The time between sequels is ever changing. Disney holds the record for the longest and most with its Peter Pan and Cinderella sequels coming in at about 50 years, and the record-holder “Bambi” with a 63 year gap between its original and failed sequel. You have the more recent 90’s films itching for a comeback like the upcoming “Independence Day” and “Dumb and Dumber” sequels looking for success almost 20 years later.
Richard Donner announcing that he has plans to go forward with a second Goonies film gives me little hope that anything good will come of it. First off most movies with any kind of sizable gap featuring some of the original cast pretty much never outshines or even lives up to the original. The closest I think anyone has ever gotten was the recent “Tron: Legacy” which I thought was okay when I saw it on the big screen, has grown on me in recent viewings on cable.
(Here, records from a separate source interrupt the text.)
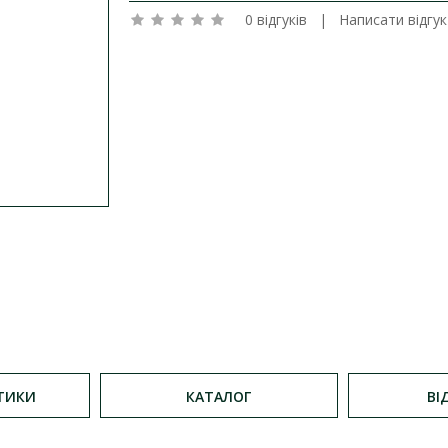
0 відгуків
|
Написати відгук
ТИКИ
КАТАЛОГ
ВІ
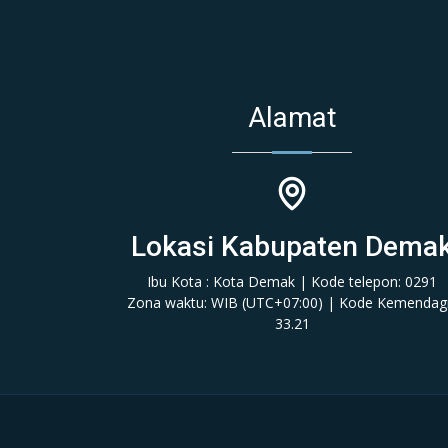
Alamat
Lokasi Kabupaten Dema
Ibu Kota : Kota Demak | Kode telepon: 0291
Zona waktu: WIB (‎UTC+07:00‎)‎ | Kode Kemendagr
33.21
That series had a 28 year gap, and did well enough that a third film is in the works.
Second if Donner plans on having the original writer’s on the film that being Steven Spielberg and Chris Columbus, I honestly don’t feel they have the chops to tackle this one seeing as how Spielberg has moved way past these kinds of films and Columbus hasn’t written anything of note since “The Goonies”.
As for Donner, he did “16 Blocks” eight years ago and has been in kind of a creative slump since the mid-90’s. While I still love the underrated “Assassins” in 1995, he hasn’t contributed much to film. Well unless you count the interesting “Superman II: The Richard Donner Cut”.
Lastly this film property is not really ripe for a sequel. Star Wars has something to prove after the prequels and looks to be heading in the right direction for now, but the Goonies? The only way I see it working on any level is if they totally make the original kids background characters, never mention their One-Eyed Willie adventure, and focus on the telling of a modern kid adventure that is slightly less juvenile but still has that right amount of nostalgia for flavor.
I know it’s not guaranteed to suck, but it does have a lot riding against it, and based on history it could just sit on that Wikipedia list of “longest gaps between film sequels” with the other failures like “A Christmas Story 2” and “The Odd Couple II”. Or it could surprise us all and make history with a second helping of the “truffle shuffle”.